In order for this philosophical theory to have any practical impact, the ethics of global responsibility needs to be scaled up. The fundamental practical question about the ethical framework described in this book is whether it can achieve sufficient scale of acceptance within the global community to make a difference in how a significantly large number of people think about the moral condition of humanity in the twenty-first century. How successfully this ethical theory can be scaled up depends upon a number of factors. Let me mention a few of the criteria that can be used to determine how potentially scalable a global ethics that requires a radical expansion of human responsibilities might be.

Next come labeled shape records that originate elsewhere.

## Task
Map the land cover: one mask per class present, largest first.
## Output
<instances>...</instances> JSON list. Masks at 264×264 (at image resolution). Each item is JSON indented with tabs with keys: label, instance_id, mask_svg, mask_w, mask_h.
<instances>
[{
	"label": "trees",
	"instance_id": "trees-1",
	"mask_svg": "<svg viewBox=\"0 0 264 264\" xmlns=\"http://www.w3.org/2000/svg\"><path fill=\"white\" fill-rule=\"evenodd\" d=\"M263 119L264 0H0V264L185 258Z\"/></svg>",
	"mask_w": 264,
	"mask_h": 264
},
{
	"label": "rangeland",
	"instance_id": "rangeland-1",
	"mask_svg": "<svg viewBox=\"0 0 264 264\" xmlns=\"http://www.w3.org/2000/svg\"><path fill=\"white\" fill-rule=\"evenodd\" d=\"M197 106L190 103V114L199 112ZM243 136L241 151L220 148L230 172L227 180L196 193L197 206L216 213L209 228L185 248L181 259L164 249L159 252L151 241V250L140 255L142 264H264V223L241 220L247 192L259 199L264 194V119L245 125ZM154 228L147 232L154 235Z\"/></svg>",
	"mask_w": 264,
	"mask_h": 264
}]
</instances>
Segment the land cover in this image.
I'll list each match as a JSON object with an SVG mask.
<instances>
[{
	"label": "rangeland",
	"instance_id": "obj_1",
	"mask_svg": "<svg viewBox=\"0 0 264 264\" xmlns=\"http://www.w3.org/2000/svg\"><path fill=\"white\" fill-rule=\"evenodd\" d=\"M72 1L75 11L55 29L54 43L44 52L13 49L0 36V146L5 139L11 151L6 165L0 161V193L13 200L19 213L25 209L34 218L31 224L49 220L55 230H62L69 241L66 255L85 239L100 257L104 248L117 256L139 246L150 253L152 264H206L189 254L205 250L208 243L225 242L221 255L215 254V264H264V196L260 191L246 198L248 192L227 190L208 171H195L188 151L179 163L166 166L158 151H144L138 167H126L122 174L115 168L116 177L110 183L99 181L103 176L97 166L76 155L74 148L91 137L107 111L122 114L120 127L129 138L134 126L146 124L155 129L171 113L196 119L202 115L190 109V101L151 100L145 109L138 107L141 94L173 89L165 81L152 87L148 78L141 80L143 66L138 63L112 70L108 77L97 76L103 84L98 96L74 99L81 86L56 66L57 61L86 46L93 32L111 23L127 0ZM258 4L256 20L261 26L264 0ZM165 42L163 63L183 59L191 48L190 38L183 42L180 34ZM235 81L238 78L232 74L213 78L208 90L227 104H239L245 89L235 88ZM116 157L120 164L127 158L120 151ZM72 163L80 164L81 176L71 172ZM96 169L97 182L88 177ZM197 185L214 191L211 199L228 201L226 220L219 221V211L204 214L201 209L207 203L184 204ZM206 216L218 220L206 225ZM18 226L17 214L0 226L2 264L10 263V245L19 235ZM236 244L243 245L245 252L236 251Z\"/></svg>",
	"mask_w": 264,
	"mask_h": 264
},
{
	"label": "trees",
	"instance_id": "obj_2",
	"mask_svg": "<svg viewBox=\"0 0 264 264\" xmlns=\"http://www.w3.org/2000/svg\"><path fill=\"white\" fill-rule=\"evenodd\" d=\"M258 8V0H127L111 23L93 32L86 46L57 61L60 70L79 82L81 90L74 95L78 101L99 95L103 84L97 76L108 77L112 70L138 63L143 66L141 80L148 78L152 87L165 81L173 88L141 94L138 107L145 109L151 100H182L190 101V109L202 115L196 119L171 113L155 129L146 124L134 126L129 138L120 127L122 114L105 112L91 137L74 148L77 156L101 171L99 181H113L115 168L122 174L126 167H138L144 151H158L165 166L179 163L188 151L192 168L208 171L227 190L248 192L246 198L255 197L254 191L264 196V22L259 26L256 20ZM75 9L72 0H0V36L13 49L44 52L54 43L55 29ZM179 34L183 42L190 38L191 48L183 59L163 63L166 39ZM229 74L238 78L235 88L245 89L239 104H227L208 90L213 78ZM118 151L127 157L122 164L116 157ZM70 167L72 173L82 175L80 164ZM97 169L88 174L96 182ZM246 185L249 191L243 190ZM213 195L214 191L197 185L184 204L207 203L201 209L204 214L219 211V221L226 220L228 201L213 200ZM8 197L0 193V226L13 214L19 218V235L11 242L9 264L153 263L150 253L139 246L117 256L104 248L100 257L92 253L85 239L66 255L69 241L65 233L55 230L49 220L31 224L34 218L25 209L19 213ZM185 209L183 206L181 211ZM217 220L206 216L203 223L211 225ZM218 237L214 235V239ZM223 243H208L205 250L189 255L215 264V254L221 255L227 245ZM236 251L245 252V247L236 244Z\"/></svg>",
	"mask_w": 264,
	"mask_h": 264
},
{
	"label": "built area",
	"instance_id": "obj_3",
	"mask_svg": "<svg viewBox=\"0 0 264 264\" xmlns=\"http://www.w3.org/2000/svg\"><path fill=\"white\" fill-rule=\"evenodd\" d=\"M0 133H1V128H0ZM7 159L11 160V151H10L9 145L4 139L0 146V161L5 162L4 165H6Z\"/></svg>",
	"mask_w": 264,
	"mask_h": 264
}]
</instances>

In order to achieve widespread acceptance and become internalized as part of the dominant ethos an account of a global ethics should:
· Provide a coherent account of the nature, scope, and limitations of the moral responsibilities which moral agents have towards co-nationals, citizens of other states, future generations, and non-human species and the ecosystems on which they depend.
· Allocate the burdens of fulfilling these responsibilities in ways that are practically feasible given the limitations imposed by our nature, our powers and capacities, and our existing traditions.
· Be sustainable and enable future generations to elaborate it and improve it in useful and appropriate ways.
· Be teachable and be understandable by ordinary people, and not so complex and abstract that its implications for practical action cannot be apprehended..
· Be capable of achieving widespread adherence across diverse political, cultural, and economic systems and ideologies.
· Support and provide guidance concerning effective and feasible public policies for addressing global threats and provide practical guidance for policy-makers in dealing with these kinds of issues.
· Provide guidance in resolving conflicts involving different values, rights, and duties and between different fundamental ethical principles.
· Be able to withstand criticism, and demonstrate fruitfulness in solving new problems within the range of issues the overall framework is supposed to address.
There can be no prior assurance that any, let alone all, of these conditions can be satisfied. There is no way to prove that a global ethics is possible before we try to construct and deploy it. In other words, embarking on this project requires that one be willing to “risk the impossible” and to attempt to bring into being something that perhaps cannot be. I am willing to take that risk.